▸ **Problem description**:
Copy the lines below word for word, everything from the first line down to the line containing "Which series reaches". Include both of those lines.

(Data drawn from a collection)
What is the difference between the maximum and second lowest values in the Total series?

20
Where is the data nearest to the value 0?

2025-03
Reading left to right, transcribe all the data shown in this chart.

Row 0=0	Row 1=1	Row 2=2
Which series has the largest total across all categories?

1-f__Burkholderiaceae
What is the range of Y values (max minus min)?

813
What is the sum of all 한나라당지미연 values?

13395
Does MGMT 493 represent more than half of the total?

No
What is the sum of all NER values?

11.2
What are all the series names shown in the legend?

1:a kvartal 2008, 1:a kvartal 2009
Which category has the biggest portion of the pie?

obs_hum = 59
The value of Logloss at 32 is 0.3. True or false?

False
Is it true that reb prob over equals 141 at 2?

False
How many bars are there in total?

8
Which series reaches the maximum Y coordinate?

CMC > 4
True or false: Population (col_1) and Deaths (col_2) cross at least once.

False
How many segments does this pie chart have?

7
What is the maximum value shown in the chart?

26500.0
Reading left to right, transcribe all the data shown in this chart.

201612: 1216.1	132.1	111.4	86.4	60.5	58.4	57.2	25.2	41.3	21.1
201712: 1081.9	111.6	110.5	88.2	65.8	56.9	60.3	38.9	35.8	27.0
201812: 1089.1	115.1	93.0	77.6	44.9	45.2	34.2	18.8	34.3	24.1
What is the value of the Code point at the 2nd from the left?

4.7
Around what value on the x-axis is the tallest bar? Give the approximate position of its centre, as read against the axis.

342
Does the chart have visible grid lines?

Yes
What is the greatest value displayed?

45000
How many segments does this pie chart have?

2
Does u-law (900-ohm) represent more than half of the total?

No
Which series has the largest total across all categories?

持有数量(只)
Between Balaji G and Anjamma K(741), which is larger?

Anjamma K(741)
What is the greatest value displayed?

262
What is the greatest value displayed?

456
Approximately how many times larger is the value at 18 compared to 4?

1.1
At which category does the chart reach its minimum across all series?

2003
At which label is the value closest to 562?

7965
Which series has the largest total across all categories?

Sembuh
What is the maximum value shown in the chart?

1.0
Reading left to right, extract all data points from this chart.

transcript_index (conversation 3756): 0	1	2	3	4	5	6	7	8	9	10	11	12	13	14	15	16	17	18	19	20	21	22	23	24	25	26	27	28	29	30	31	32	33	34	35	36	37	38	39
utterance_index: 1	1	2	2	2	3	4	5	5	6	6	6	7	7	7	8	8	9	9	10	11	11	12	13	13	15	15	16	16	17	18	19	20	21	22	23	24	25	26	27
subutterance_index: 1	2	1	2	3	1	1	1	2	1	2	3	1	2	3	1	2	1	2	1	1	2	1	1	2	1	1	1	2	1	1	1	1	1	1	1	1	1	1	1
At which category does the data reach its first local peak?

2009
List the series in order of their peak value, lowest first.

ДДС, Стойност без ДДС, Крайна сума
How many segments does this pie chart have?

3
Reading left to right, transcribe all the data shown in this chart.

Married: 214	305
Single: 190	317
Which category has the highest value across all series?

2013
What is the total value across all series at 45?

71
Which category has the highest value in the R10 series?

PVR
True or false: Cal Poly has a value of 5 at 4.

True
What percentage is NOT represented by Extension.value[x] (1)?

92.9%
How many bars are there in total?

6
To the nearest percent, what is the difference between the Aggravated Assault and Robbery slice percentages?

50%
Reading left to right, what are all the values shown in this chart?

▸ **Answer box**:
What is the difference between the maximum and second lowest values in the Total series?

20
Where is the data nearest to the value 0?

2025-03
Reading left to right, transcribe all the data shown in this chart.

Row 0=0	Row 1=1	Row 2=2
Which series has the largest total across all categories?

1-f__Burkholderiaceae
What is the range of Y values (max minus min)?

813
What is the sum of all 한나라당지미연 values?

13395
Does MGMT 493 represent more than half of the total?

No
What is the sum of all NER values?

11.2
What are all the series names shown in the legend?

1:a kvartal 2008, 1:a kvartal 2009
Which category has the biggest portion of the pie?

obs_hum = 59
The value of Logloss at 32 is 0.3. True or false?

False
Is it true that reb prob over equals 141 at 2?

False
How many bars are there in total?

8
Which series reaches the maximum Y coordinate?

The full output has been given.